__Excerpted text__:
□ □ □ □

Thursday, September 27, 2012

Is Computer Vision Syndrome (CVS) an unintended consequence of Modern Teaching?

Computer Vision Syndrome becomes an unintended consequence resized 600

Computer usage is on the rise in the classroom, and its giving rise to an unintended consequence:  An increased risk of computer vision syndrome.

Students now have instant access to endless streams of information in multiple formats – video, text, music, anything.

Computers are a fixture in the classroom, as indicated by these statistics from the National Center for Education Statistics:
  • In 2009, 97% of teachers had one or more computers located in the classroom every day.
  • Internet access was available for 93% of computers in the classroom.
  • The ratio of students to computers in the classroom was 5.3 to 1.
  • Teachers reported that they or their students used computers in the classroom during instructional time (40%) or sometimes (29%).
Technology in the classroom, and at home, is exciting but it’s also resulting in Computer Vision Syndrome (CVS).

What is Computer Vision Syndrome?
CVS is eyestrain resulting from near work on the computer.  It can cause headaches, sore eyes, blurry vision, fatigue, and potentially even myopia (near-sightedness) among students.

An article in the Wall Street Journal cited a study by the National Institute of Occupational Safety, which indicates that CVS affects some 90% of the people who spend three hours or more per day at the computer.

□ □ □ □

__Task instructions__:
• A. Check each statement against the post on computer vision syndrome: (i) In 2009, 93% of teachers had one or more computers in the classroom every day. (ii) There were 5.3 students for every classroom computer. (iii) CVS affects some 90% of people who spend two hours or more per day at the computer. For each one, answer yes or no and quote the words of the post that decide it.
• B. Write the next part of the post on computer vision syndrome, beginning after its last sentence.

□ □ □ □

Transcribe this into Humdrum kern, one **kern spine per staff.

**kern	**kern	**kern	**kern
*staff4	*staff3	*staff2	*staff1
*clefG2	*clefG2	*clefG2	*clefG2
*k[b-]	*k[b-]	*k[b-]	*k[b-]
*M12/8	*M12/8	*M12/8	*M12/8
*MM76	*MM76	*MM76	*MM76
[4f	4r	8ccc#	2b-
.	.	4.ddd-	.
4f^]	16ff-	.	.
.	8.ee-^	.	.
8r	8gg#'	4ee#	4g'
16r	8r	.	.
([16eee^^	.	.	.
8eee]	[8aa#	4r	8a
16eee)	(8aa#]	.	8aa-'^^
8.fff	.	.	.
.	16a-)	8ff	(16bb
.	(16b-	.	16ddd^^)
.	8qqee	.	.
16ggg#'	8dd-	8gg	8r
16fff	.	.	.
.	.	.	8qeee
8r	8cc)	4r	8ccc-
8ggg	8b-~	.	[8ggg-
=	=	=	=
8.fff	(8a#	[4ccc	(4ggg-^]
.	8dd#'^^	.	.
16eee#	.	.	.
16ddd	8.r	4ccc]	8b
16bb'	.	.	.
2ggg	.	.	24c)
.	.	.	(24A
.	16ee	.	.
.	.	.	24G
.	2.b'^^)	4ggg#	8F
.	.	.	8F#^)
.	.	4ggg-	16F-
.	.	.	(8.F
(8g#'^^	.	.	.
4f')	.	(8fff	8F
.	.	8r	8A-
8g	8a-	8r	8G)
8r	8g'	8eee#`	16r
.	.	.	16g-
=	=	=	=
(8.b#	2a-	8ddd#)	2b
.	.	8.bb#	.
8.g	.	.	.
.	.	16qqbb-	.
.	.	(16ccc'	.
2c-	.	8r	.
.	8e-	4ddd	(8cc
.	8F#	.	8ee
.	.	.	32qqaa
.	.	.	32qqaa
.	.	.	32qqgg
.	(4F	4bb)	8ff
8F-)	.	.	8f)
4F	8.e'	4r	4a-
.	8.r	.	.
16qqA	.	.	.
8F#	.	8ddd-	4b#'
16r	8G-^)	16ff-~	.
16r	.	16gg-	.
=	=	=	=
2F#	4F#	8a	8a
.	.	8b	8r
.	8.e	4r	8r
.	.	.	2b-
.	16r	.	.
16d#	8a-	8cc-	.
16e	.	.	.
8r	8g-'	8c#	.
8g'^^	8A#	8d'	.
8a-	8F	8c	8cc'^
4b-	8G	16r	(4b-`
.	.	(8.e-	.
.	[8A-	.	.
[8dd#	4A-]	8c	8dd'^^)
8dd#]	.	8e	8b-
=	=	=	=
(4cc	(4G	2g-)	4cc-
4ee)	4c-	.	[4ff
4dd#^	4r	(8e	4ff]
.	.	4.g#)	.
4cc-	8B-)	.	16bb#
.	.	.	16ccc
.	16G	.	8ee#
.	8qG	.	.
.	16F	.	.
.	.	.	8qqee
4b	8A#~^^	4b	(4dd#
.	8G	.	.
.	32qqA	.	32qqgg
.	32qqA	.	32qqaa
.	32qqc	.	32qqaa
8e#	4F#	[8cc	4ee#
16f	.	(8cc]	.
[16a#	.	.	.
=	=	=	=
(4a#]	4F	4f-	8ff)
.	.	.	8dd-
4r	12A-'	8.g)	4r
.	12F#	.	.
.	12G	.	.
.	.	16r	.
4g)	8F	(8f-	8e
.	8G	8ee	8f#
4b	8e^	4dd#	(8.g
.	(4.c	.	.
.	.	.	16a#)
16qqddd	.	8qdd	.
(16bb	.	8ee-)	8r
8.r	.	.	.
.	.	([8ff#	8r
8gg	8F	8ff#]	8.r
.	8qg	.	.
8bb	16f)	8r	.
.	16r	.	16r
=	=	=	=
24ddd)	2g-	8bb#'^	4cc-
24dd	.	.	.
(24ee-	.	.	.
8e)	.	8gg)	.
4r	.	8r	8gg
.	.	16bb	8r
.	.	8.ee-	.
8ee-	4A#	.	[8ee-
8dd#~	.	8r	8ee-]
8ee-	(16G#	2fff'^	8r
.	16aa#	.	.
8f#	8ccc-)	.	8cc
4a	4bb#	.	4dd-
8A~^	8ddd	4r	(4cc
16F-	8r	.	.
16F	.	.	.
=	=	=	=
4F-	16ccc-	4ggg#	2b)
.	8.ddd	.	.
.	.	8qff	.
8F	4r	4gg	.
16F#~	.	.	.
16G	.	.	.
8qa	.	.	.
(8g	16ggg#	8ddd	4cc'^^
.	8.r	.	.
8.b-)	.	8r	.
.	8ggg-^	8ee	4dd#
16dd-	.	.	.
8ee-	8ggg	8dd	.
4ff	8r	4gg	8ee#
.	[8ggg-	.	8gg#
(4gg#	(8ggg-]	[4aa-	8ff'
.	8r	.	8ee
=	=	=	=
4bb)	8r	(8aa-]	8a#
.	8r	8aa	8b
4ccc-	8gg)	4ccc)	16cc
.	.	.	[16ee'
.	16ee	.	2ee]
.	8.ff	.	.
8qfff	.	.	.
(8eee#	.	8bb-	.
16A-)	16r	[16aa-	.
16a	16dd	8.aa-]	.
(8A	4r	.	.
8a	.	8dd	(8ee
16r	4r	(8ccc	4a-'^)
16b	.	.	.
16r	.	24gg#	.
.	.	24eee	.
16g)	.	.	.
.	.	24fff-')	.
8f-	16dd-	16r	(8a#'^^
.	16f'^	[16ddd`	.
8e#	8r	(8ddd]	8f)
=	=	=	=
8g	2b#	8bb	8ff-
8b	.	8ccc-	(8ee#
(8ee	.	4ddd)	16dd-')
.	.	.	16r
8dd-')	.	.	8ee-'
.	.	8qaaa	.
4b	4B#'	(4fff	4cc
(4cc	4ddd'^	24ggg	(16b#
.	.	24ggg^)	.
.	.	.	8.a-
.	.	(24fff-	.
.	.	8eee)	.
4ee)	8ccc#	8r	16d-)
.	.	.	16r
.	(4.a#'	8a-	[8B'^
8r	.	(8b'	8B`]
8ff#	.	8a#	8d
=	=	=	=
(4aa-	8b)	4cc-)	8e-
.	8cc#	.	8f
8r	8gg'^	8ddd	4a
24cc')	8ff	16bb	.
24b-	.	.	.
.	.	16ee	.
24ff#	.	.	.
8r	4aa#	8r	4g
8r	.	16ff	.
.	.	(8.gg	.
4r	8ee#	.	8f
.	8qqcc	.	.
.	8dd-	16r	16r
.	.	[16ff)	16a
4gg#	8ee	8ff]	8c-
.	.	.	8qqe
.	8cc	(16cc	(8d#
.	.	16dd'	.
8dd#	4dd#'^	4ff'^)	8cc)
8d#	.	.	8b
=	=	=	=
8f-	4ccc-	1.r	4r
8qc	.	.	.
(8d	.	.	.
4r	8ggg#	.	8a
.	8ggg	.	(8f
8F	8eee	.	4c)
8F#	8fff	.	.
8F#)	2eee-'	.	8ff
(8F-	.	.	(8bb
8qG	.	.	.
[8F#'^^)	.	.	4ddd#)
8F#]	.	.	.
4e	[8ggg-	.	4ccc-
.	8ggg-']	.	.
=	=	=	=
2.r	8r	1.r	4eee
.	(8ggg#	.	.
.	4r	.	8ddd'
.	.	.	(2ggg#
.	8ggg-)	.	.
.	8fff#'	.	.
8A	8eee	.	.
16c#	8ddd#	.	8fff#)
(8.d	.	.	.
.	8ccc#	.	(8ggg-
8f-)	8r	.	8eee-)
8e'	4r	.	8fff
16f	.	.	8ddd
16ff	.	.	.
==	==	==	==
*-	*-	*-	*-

□ □ □ □

__Answers by item__:
• A.
(i) No: "In 2009, 97% of teachers had one or more computers located in the classroom every day."
(ii) Yes: "The ratio of students to computers in the classroom was 5.3 to 1."
(iii) No: "CVS affects some 90% of the people who spend three hours or more per day at the computer."

• B.
That unintended consequence is the bad news of extended computer usage.  The good news is that visual problems can be offset if you practice good visual health while at the computer workstation.

As we noted in a previous post, there are techniques to help you avoid CVS.  These include:
  • Sitting on a chair with feet flat on the floor and legs at a ninety-degree angle.
  • Avoiding viewing computers screens, iPads, or smart phones while lying down on couch.  You should be upright and the screen should be straight ahead, not viewed at an angle.
  • Using the Harmon Distance (the distance from the big knuckle on your middle finger to the tip of your elbow) when viewing a screen. Note that many people hold smart phones too close to their eyes - especially children. 
  • Adjusting the level of brightness of your monitor for comfort.